The liner shipping industry is currently involved in a dynamic series of major changes – occasionally bordering on the chaotic – as it adjusts to the financially challenging market situation that has existed for the past several years and is likely to continue for several more. Not just in U.S. trades, but globally. Following the world-wide recession of late 2008 through 2009, the growth in international trade has been slower than the on-going expansion of liner fleets. Carriers’ revenues have been negatively affected. To reduce costs and enhance efficiencies, carriers are ordering larger, fuel-efficient vessels that can provide economies of scale and lower fuel costs. The expense and risk of investing in and operating these huge vessels, coupled with the lines’ expansive service networks, could easily have led to significant merger and acquisition activity – and, thereby, resulted in greater market concentration. That has not happened. Instead the lines established cost-reducing, multi-carrier, operational agreements, informally known as “alliances,” that preserve the member lines’ independent marketing and pricing. Significantly, such market concentration did not occur as these agreements were required to be filed, reviewed, and monitored by the Commission in order to operate.

In addition, many lines cut costs by exiting unprofitable, non-core businesses. In particular, they have largely divested their truck chassis assets – the trailers used to carry ocean containers between seaports and inland distribution centers, warehouses and rail heads. What chassis ownership and provisioning to its customers will ultimately look like is still a work-in-progress.

Given China’s slowing economic growth, the precarious financial situation in Europe, and the poor GDP growth forecasts for some of Latin America’s largest economies, the lines are expected to continue to face market-driven revenue pressures – despite the reduction in their fuel costs from low oil prices. In short, incentives for alliances to intensify their operational cooperation – and concerns about the competitive consequences – are unlikely to diminish soon.

The Commission has had, and will continue to have, multiple roles with respect to these on-going industry changes. We evaluate the potential effects of the new, large, multi-carrier alliances and closely monitor their competitive behavior once they take effect so that the Commission can react early to adverse changes if necessary.

We also oversee agreements under which various stakeholder organizations work out ways to ensure that enough chassis are available at U.S. ports when and where they are needed, and discuss other steps to help reduce marine terminal congestion.

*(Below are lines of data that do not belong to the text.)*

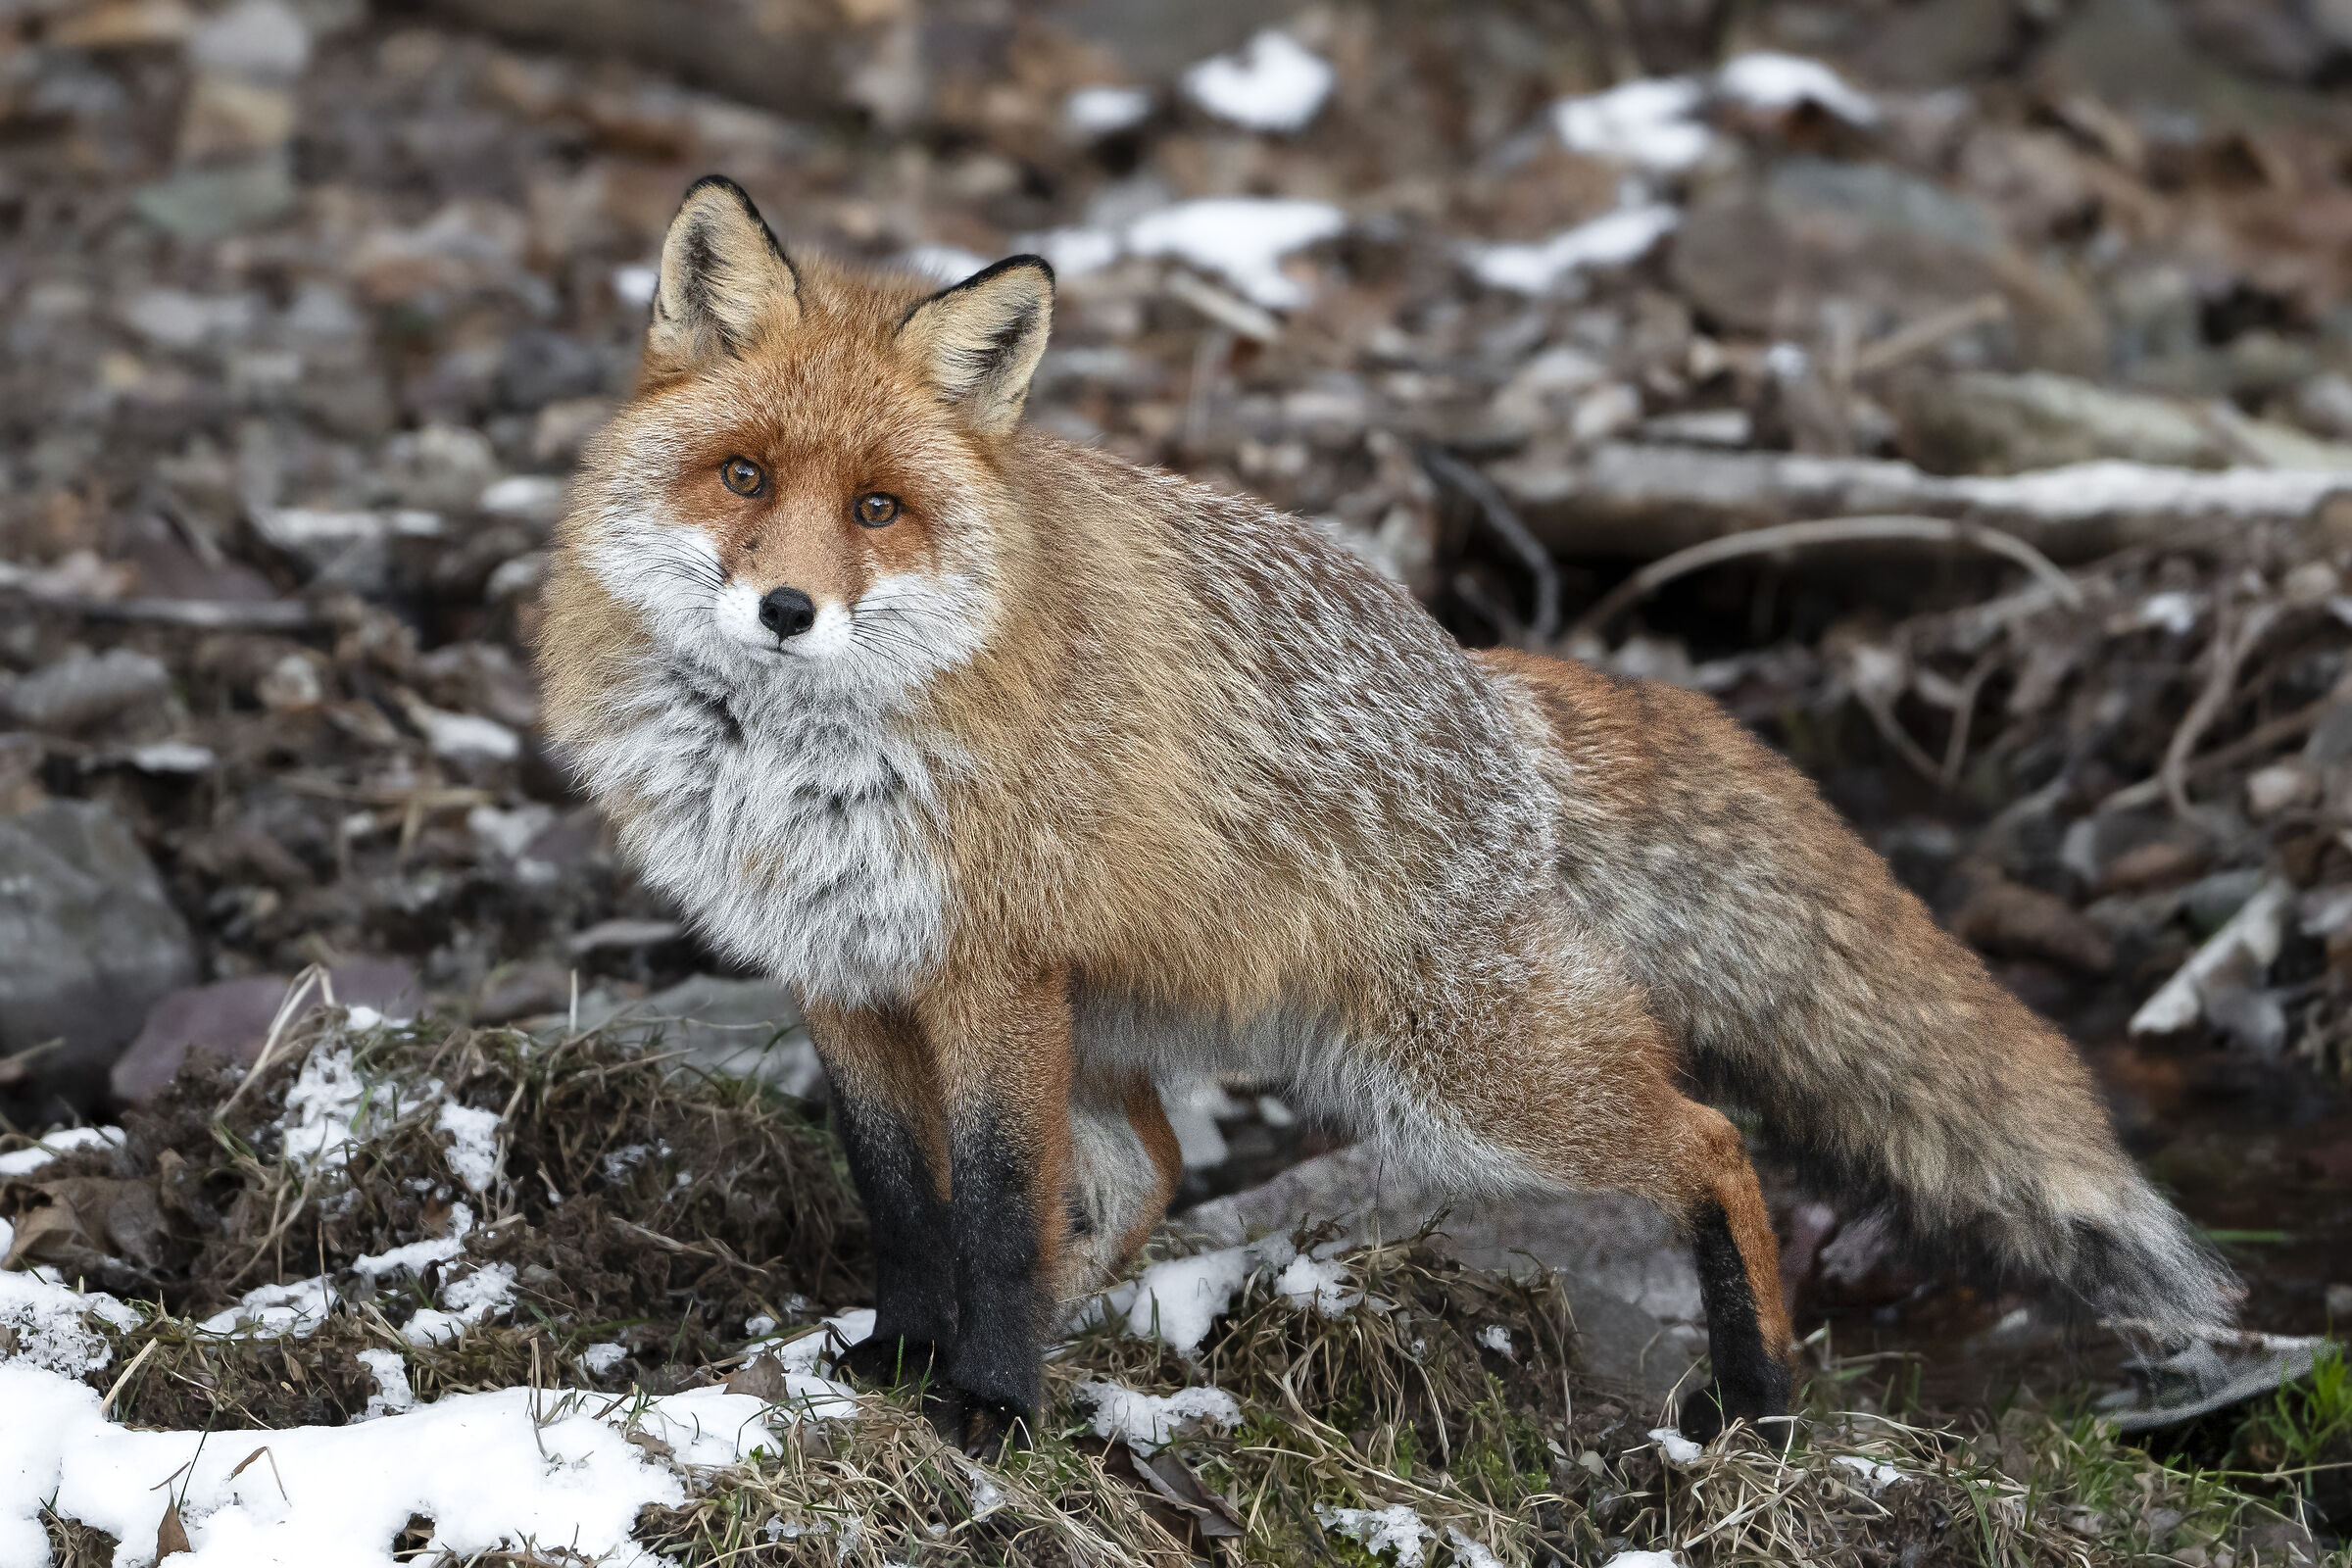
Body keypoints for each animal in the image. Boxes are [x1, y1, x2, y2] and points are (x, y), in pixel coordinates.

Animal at [534, 175, 2238, 1456]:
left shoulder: (985, 976)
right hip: (1170, 1035)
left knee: (1710, 1141)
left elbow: (994, 1212)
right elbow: (907, 1205)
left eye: (881, 508)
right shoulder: (842, 977)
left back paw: (1757, 1396)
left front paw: (995, 1409)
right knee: (1155, 1167)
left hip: (1460, 1087)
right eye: (744, 476)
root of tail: (1487, 692)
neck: (795, 769)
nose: (788, 610)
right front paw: (903, 1362)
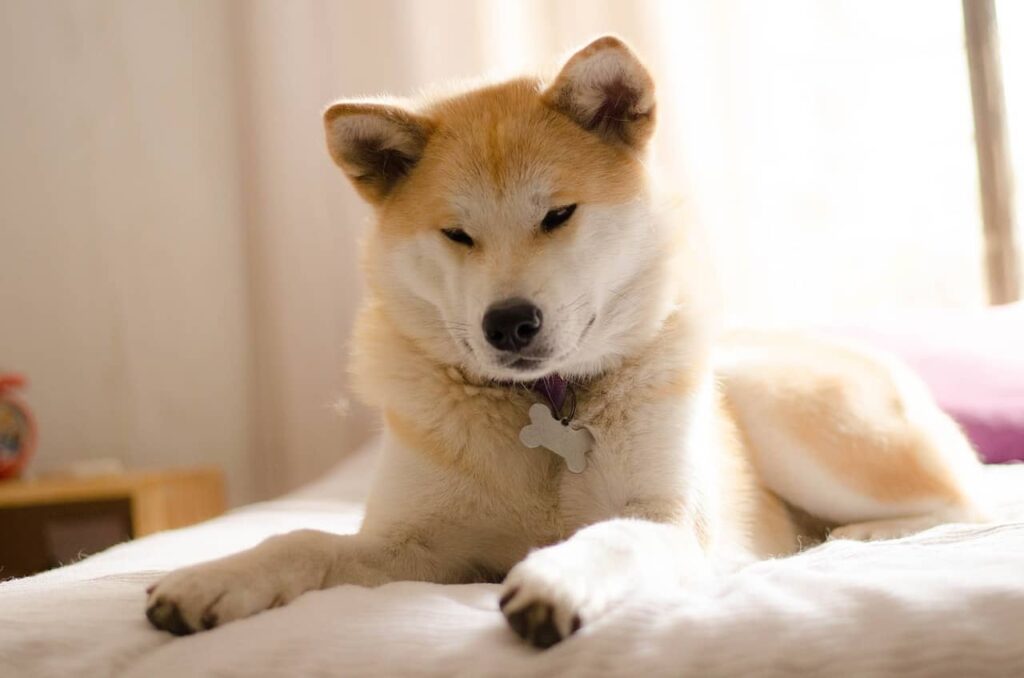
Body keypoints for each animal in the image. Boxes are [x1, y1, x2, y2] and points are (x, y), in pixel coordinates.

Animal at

FMC staff also works with shippers, truckers, and other affected parties to help them address issues related to shipment delays and associated charges which result in increased and/or unforeseen costs.

As you may be aware, congestion at U.S. ports has increased significantly which negatively impacts our import and export communities. The Commission has been involved in pro-active outreach efforts to reduce the likelihood of future port-related congestion. We are working with our nation’s ports, shippers, trucking companies, and carriers to identify likely problem issues and encourage cooperative efforts among those stakeholders to mitigate or correct them. In light of the challenges related to alliances, the Commission has engaged with its fellow global regulators, the European Commission and the Chinese Ministry of Transportation, to exchange views on the global liner industry. That outreach process began with the Global Regulatory Summit in December 2013. A second discussion is being planned for this summer.

If confirmed, I look forward to working with the Committee to ensure that our nation benefits from a fair, efficient and competitive ocean transportation system.

Thank you for your consideration. I will be happy to answer any questions you may have.